→ **Source records**
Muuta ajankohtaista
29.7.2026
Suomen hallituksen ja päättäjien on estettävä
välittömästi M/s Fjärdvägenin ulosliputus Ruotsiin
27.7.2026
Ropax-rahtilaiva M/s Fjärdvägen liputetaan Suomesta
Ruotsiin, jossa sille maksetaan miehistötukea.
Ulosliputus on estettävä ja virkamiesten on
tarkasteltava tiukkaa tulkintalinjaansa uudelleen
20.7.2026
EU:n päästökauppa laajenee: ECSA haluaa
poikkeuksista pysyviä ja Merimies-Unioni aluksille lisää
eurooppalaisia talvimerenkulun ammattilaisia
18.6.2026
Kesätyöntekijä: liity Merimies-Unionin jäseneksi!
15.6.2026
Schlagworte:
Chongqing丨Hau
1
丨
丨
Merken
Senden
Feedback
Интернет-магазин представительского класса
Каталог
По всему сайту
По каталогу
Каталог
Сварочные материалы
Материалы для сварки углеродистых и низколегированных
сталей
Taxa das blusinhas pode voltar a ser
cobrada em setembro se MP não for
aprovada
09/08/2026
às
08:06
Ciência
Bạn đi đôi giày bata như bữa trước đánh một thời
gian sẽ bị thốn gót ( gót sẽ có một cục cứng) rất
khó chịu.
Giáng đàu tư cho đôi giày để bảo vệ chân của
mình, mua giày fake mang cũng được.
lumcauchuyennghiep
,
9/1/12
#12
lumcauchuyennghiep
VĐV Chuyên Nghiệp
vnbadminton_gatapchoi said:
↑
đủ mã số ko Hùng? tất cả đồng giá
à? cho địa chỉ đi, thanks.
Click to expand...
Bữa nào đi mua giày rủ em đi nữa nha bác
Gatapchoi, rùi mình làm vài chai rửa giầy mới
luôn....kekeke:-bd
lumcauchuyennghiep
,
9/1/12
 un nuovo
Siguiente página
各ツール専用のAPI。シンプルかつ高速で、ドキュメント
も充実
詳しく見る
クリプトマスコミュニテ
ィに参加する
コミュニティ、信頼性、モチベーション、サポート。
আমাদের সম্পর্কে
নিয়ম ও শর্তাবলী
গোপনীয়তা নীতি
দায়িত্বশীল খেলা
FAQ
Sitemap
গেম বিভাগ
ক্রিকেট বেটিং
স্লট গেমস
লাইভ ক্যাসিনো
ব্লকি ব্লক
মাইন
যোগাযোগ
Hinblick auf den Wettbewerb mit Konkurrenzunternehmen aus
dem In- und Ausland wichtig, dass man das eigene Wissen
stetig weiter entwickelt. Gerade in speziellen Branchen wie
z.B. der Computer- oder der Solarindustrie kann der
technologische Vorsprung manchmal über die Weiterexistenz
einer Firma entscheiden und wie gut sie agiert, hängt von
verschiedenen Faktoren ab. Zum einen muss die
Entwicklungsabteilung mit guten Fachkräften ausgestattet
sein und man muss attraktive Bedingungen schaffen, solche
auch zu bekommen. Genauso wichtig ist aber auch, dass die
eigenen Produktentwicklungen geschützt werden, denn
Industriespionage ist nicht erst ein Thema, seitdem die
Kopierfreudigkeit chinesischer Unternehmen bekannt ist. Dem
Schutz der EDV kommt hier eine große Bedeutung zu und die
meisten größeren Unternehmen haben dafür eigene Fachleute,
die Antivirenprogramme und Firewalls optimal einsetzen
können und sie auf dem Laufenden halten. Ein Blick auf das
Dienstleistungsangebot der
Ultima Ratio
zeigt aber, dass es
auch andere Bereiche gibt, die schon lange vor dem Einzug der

→ **Work order**
Transcribe every one of the lines above word for word, keeping each character as it stands.

→ **Task answer**
Muuta ajankohtaista
29.7.2026
Suomen hallituksen ja päättäjien on estettävä
välittömästi M/s Fjärdvägenin ulosliputus Ruotsiin
27.7.2026
Ropax-rahtilaiva M/s Fjärdvägen liputetaan Suomesta
Ruotsiin, jossa sille maksetaan miehistötukea.
Ulosliputus on estettävä ja virkamiesten on
tarkasteltava tiukkaa tulkintalinjaansa uudelleen
20.7.2026
EU:n päästökauppa laajenee: ECSA haluaa
poikkeuksista pysyviä ja Merimies-Unioni aluksille lisää
eurooppalaisia talvimerenkulun ammattilaisia
18.6.2026
Kesätyöntekijä: liity Merimies-Unionin jäseneksi!
15.6.2026
Schlagworte:
Chongqing丨Hau
1
丨
丨
Merken
Senden
Feedback
Интернет-магазин представительского класса
Каталог
По всему сайту
По каталогу
Каталог
Сварочные материалы
Материалы для сварки углеродистых и низколегированных
сталей
Taxa das blusinhas pode voltar a ser
cobrada em setembro se MP não for
aprovada
09/08/2026
às
08:06
Ciência
Bạn đi đôi giày bata như bữa trước đánh một thời
gian sẽ bị thốn gót ( gót sẽ có một cục cứng) rất
khó chịu.
Giáng đàu tư cho đôi giày để bảo vệ chân của
mình, mua giày fake mang cũng được.
lumcauchuyennghiep
,
9/1/12
#12
lumcauchuyennghiep
VĐV Chuyên Nghiệp
vnbadminton_gatapchoi said:
↑
đủ mã số ko Hùng? tất cả đồng giá
à? cho địa chỉ đi, thanks.
Click to expand...
Bữa nào đi mua giày rủ em đi nữa nha bác
Gatapchoi, rùi mình làm vài chai rửa giầy mới
luôn....kekeke:-bd
lumcauchuyennghiep
,
9/1/12
 un nuovo
Siguiente página
各ツール専用のAPI。シンプルかつ高速で、ドキュメント
も充実
詳しく見る
クリプトマスコミュニテ
ィに参加する
コミュニティ、信頼性、モチベーション、サポート。
আমাদের সম্পর্কে
নিয়ম ও শর্তাবলী
গোপনীয়তা নীতি
দায়িত্বশীল খেলা
FAQ
Sitemap
গেম বিভাগ
ক্রিকেট বেটিং
স্লট গেমস
লাইভ ক্যাসিনো
ব্লকি ব্লক
মাইন
যোগাযোগ
Hinblick auf den Wettbewerb mit Konkurrenzunternehmen aus
dem In- und Ausland wichtig, dass man das eigene Wissen
stetig weiter entwickelt. Gerade in speziellen Branchen wie
z.B. der Computer- oder der Solarindustrie kann der
technologische Vorsprung manchmal über die Weiterexistenz
einer Firma entscheiden und wie gut sie agiert, hängt von
verschiedenen Faktoren ab. Zum einen muss die
Entwicklungsabteilung mit guten Fachkräften ausgestattet
sein und man muss attraktive Bedingungen schaffen, solche
auch zu bekommen. Genauso wichtig ist aber auch, dass die
eigenen Produktentwicklungen geschützt werden, denn
Industriespionage ist nicht erst ein Thema, seitdem die
Kopierfreudigkeit chinesischer Unternehmen bekannt ist. Dem
Schutz der EDV kommt hier eine große Bedeutung zu und die
meisten größeren Unternehmen haben dafür eigene Fachleute,
die Antivirenprogramme und Firewalls optimal einsetzen
können und sie auf dem Laufenden halten. Ein Blick auf das
Dienstleistungsangebot der
Ultima Ratio
zeigt aber, dass es
auch andere Bereiche gibt, die schon lange vor dem Einzug der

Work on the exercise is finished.